> WORK INSTRUCTIONS
[a] In the forum thread on starting vncserver at boot, print the part that opens with the words containing "# vncserver on" and closes with "want it to be.".
[b] Translate this sentence from the forum thread on starting vncserver at boot into Spanish: "currently i have to log in and enter vncserver :1 to get my server box the way i want it to be."
[c] Go on with the forum thread on starting vncserver at boot from where it stops.

> DOCUMENT EXCERPT
Start of Block

# vncserver on startup

## flokno

hello!

after searching around the forum:

exactly what command do i have to add in local.start/stop for starting/stopping vnc server on boot/shutdown.

currently i have to log in and enter vncserver :1 to get my server box the way i want it to be.

any help is appreciated.

thanks, flo.

----------

## crossfire

I use this init scrip:

#!/bin/bash

#

# chkconfig: - 91 35

# description: Starts and stops vncserver. \

#              used to provide remote X administration services.

# Source function library.

. /etc/init.d/functions

# Source networking configuration.

. /etc/sysconfig/network

# Check that networking is up.

[ ${NETWORKING} = "no" ] && exit 0

VNCSERVERS=""

[ -f /etc/sysconfig/vncservers ] && . /etc/sysconfig/vncservers

prog=$"VNC server"

start() {

    echo -n $"Starting $prog: "

    ulimit -S -c 0 >/dev/null 2>&1

    RETVAL=0

    for display in ${VNCSERVERS}

    do

        echo -n "${display} "

        unset BASH_ENV ENV

        initlog $INITLOG_ARGS -c \

            "su ${display##*:} -c \"cd ~${display##*:} && [ -f .vnc/passwd ] && vncserver :${display%%:*}\""

        RETVAL=$?

        [ "$RETVAL" -ne 0 ] && break

    done

    [ "$RETVAL" -eq 0 ] && success $"vncserver startup" || \

        failure $"vncserver start"

    echo

    [ "$RETVAL" -eq 0 ] && touch /var/lock/subsys/vncserver

}

stop() {

    echo -n $"Shutting down $prog: "

    for display in ${VNCSERVERS}

    do

        echo -n "${display} "

        unset BASH_ENV ENV

        initlog $INITLOG_ARGS -c \

            "su ${display##*:} -c \"vncserver -kill :${display%%:*}\" >/dev/null 2>&1"

    done

    RETVAL=$?

    [ "$RETVAL" -eq 0 ] && success $"vncserver shutdown" || \

        failure $"vncserver shutdown"

End of Block

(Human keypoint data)
Start of Block

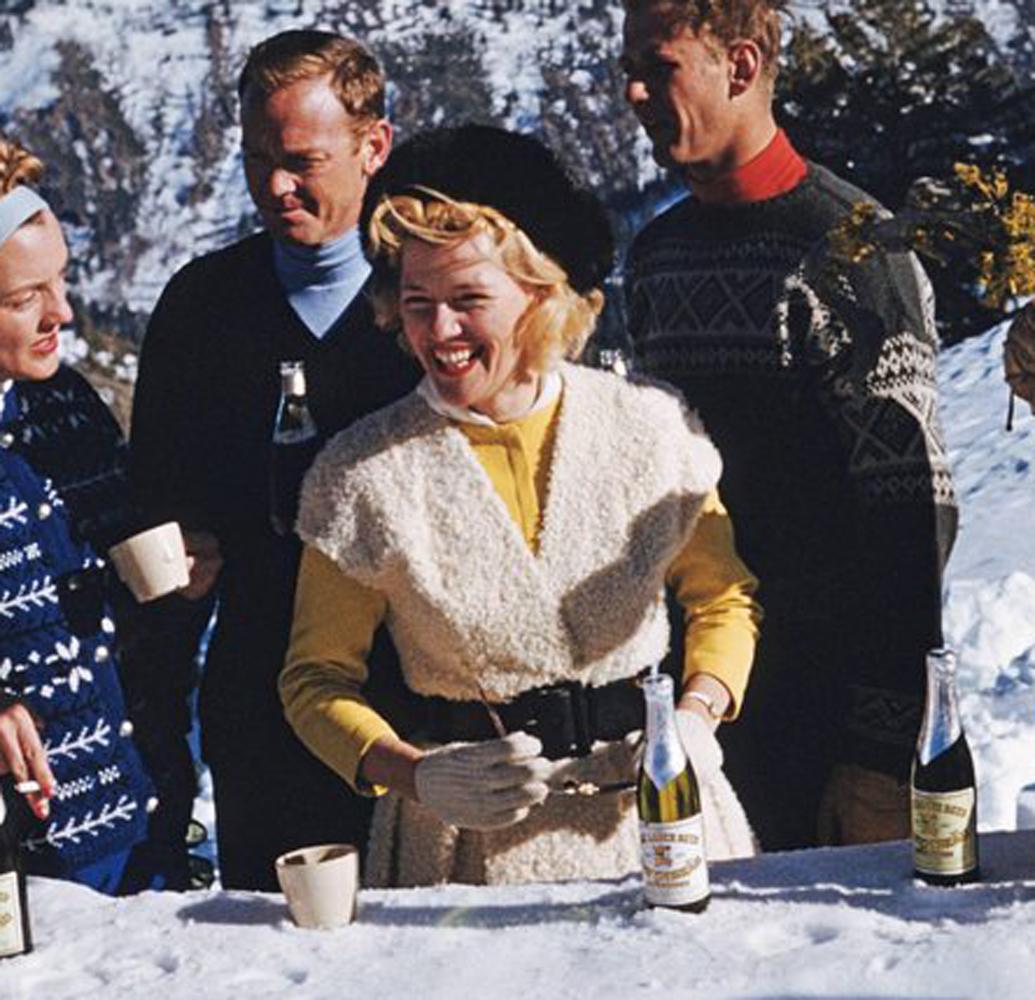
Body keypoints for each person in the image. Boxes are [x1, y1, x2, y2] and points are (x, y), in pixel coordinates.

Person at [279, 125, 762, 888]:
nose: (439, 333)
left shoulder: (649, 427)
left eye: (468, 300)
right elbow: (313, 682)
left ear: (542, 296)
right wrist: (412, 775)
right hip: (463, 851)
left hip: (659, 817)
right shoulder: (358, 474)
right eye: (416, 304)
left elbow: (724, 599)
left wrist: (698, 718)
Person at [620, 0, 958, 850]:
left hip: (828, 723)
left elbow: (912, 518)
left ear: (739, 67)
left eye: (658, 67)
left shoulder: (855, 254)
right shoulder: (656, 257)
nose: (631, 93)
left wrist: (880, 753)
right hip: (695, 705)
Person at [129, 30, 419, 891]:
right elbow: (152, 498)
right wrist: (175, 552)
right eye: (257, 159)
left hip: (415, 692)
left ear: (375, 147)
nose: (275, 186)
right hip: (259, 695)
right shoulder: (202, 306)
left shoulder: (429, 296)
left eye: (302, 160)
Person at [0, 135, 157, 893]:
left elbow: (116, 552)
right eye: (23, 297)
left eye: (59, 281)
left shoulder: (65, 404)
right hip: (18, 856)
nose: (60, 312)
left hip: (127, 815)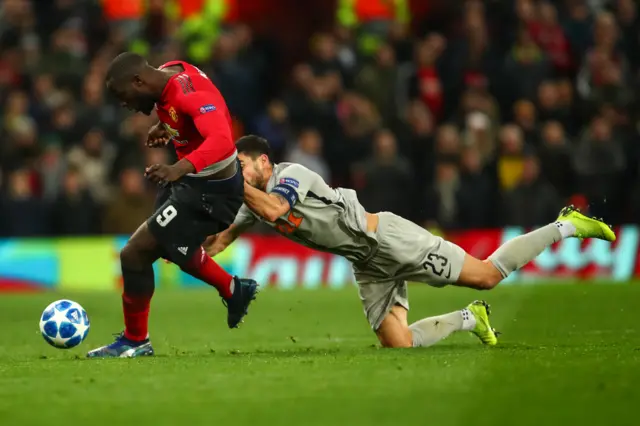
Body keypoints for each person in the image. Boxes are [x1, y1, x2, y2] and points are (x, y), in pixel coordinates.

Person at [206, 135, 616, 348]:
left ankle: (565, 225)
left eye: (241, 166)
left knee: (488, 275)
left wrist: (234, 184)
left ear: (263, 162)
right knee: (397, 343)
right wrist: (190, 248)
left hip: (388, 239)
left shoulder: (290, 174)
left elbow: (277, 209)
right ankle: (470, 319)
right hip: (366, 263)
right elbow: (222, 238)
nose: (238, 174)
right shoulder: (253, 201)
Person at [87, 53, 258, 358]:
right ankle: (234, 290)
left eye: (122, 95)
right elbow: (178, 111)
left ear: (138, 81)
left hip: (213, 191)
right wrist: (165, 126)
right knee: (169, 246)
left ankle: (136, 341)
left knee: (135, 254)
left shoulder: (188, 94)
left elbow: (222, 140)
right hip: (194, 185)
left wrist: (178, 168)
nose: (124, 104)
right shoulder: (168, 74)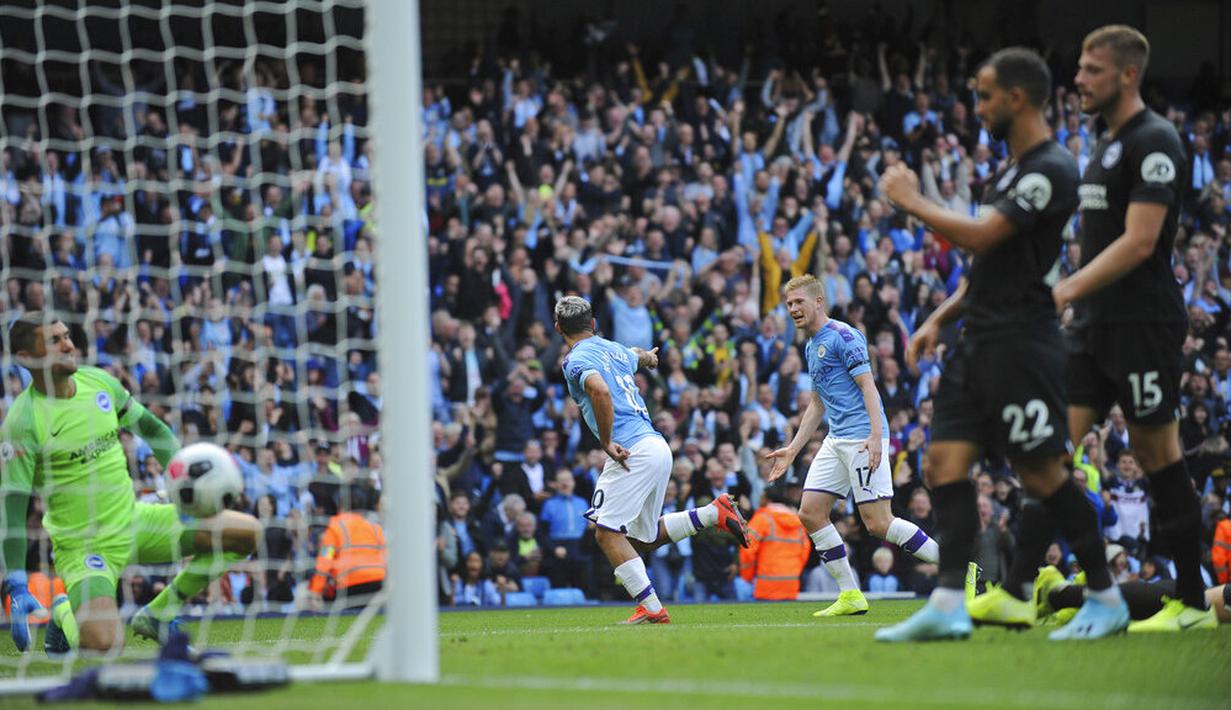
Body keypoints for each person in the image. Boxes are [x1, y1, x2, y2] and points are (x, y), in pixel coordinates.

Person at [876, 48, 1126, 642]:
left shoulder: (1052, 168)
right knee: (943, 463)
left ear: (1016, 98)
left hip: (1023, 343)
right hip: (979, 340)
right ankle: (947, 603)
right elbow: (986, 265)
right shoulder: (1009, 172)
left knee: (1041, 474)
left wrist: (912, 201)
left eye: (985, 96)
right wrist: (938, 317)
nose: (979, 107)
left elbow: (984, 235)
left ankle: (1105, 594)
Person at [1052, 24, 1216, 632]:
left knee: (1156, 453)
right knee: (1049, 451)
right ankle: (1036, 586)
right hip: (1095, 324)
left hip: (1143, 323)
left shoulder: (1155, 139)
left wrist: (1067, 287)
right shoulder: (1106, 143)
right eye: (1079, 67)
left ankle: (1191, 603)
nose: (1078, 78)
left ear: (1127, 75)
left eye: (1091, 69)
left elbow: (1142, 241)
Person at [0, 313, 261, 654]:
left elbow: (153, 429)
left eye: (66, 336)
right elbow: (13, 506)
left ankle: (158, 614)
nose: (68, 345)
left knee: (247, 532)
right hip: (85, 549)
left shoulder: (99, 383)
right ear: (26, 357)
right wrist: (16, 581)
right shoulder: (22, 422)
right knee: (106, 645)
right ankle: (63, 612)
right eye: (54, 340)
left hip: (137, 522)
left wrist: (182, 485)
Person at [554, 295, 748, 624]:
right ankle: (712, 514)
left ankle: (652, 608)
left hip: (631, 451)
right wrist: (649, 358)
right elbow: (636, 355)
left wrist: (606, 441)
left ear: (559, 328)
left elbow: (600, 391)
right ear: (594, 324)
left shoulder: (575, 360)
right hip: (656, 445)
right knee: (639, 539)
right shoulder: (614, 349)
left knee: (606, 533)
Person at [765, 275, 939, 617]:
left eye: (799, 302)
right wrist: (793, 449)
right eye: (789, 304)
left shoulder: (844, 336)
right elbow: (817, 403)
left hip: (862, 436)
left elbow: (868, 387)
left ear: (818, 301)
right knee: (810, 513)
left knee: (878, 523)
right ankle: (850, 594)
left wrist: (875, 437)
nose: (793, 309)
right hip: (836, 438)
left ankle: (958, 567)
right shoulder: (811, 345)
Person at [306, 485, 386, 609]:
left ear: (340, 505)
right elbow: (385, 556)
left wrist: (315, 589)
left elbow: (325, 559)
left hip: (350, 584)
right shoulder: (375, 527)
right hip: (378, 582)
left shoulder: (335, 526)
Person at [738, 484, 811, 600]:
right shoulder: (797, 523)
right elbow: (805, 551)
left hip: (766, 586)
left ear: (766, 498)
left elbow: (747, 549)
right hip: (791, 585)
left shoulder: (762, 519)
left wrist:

End of Block

> ANSWERS BY ITEM NUMBER
[a]
# vncserver on startup

## flokno

hello!

after searching around the forum:

exactly what command do i have to add in local.start/stop for starting/stopping vnc server on boot/shutdown.

currently i have to log in and enter vncserver :1 to get my server box the way i want it to be.

[b] Actualmente tengo que iniciar sesión y escribir vncserver :1 para dejar mi equipo servidor tal como quiero que esté.

[c]
    echo

    [ "$RETVAL" -eq 0 ] && rm -f /var/lock/subsys/vncserver

}

# See how we were called.

case "$1" in

  start)

        start

        ;;

  stop)

        stop

        ;;

  restart|reload)

        stop

        start

        ;;

  condrestart)

        if [ -f /var/lock/subsys/vncserver ]; then

            stop

            start

        fi

        ;;

  status)

        status Xvnc

        ;;

  *)

        echo $"Usage: $0 {start|stop|restart|condrestart|status}"

        exit 1

esac

and I have this file  /etc/sysconfig/vncservers

# The VNCSERVERS variable is a list of display:user pairs.

#

# Uncomment the line below to start a VNC server on display :1

# as my 'myusername' (adjust this to your own).  You will also

# need to set a VNC password; run 'man vncpasswd' to see how

# to do that.

#

# DO NOT RUN THIS SERVICE if your local area network is

# untrusted!  For a secure way of using VNC, see

# <URL:http://www.uk.research.att.com/vnc/sshvnc.html>.

 VNCSERVERS="1:username_here"

----------

## flokno

thanks, but:

i did the following cause the solution above doesn't work but gave me some ideas:

in /etc/conf.d/local.start:

su - username -c "source /etc/profile && export HOME=~ && /usr/bin/vncserver :1 -geometry 1152x864"

in /etc/conf.d/local.stop:

su - remote -c "source /etc/profile && export HOME=~ && /usr/bin/vncserver -kill :1"

any comments due to bugs or my stupidness?

-- flo

----------

## kki

great flokno!

it works for me  :Smile: 

----------

## flokno

i'm still using it this way...

so it should be okay.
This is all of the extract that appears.